## Exercise brief
Find each line in the data below that contains the word "typed", and copy those lines out. Match case exactly.
=== Data shown ===
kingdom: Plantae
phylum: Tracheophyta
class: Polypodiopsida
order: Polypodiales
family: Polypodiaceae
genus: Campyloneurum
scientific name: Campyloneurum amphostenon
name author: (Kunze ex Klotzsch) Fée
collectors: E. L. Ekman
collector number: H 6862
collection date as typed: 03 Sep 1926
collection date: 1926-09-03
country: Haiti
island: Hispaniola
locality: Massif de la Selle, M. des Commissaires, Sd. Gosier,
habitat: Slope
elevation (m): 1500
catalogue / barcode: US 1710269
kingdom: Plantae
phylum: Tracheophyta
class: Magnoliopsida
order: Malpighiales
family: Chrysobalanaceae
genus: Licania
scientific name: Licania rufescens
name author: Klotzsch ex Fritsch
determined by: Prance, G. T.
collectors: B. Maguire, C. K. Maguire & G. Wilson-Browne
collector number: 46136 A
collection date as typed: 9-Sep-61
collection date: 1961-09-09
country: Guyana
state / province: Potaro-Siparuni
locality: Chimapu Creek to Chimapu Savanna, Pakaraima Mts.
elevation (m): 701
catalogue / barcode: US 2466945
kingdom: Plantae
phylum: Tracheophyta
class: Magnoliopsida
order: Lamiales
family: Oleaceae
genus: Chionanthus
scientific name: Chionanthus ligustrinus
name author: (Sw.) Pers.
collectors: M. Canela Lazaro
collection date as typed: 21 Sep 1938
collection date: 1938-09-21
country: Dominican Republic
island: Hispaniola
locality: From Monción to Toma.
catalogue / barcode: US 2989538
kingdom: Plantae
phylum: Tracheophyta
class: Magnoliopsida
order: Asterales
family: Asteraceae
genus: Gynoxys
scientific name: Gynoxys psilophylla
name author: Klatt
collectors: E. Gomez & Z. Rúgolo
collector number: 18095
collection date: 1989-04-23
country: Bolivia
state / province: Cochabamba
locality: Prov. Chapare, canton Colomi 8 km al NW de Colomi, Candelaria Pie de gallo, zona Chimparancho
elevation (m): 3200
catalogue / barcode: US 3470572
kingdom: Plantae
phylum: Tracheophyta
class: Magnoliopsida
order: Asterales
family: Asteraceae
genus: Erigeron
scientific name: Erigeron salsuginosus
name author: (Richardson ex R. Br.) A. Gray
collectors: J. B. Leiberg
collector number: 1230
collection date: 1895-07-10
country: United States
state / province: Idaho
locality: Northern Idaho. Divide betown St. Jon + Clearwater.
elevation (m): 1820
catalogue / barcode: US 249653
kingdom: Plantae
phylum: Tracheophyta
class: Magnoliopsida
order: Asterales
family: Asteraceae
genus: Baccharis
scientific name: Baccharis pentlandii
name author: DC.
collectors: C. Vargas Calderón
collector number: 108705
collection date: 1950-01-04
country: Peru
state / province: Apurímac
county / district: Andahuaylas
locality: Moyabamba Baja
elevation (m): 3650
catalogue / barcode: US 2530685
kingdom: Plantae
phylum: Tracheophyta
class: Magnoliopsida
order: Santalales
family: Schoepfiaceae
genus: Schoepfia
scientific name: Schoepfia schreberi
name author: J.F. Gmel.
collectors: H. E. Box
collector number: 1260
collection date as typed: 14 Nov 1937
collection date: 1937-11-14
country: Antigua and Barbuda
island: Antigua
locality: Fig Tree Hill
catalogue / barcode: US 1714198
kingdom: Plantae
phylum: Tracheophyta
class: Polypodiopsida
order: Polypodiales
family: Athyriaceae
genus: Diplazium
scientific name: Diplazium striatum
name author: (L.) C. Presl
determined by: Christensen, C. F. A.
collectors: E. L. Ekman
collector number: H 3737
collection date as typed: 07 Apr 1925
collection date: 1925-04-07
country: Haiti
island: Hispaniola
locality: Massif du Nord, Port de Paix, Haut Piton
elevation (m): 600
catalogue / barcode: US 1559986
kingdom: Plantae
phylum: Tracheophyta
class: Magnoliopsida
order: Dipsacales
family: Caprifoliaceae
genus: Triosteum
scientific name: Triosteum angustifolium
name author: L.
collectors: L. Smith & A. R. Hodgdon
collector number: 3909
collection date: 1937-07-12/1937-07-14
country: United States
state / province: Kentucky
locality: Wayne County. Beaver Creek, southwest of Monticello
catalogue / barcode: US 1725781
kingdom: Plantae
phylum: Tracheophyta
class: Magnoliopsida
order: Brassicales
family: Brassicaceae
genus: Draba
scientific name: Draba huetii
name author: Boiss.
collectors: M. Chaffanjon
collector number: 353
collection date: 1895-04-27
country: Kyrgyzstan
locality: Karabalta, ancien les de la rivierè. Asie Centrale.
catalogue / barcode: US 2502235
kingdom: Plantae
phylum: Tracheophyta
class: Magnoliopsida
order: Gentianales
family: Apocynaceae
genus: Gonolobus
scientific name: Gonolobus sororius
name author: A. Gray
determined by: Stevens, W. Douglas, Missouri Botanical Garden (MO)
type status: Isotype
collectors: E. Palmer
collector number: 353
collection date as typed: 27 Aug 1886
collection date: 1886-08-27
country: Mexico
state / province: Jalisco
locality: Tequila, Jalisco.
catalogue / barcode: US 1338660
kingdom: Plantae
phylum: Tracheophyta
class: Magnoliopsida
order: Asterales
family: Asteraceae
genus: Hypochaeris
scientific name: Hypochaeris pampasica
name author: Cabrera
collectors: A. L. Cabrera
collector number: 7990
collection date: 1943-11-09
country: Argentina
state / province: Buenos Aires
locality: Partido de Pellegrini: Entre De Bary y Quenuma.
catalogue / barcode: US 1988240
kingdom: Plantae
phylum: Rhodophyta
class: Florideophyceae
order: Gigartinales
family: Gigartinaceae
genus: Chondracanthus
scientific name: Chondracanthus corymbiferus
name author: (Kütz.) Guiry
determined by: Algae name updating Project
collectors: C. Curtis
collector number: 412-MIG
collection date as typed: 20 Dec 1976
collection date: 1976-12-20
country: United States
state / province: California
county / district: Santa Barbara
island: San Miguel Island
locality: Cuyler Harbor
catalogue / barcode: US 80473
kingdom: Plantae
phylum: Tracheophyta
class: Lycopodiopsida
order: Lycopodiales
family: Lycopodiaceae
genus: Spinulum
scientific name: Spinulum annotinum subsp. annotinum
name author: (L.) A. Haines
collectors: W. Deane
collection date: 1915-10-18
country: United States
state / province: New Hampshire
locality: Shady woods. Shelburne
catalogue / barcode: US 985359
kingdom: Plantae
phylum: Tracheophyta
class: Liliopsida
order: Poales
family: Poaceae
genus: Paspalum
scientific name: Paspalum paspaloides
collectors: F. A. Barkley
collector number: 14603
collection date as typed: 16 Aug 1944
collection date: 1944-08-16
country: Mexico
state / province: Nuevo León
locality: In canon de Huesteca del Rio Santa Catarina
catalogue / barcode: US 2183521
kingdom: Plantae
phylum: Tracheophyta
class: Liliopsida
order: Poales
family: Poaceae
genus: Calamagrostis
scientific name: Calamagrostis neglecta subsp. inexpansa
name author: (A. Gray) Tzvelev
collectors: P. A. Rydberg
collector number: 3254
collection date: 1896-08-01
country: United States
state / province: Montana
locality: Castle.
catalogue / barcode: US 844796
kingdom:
===
## Worked answer
collection date as typed: 03 Sep 1926
collection date as typed: 9-Sep-61
collection date as typed: 21 Sep 1938
collection date as typed: 14 Nov 1937
collection date as typed: 07 Apr 1925
collection date as typed: 27 Aug 1886
collection date as typed: 20 Dec 1976
collection date as typed: 16 Aug 1944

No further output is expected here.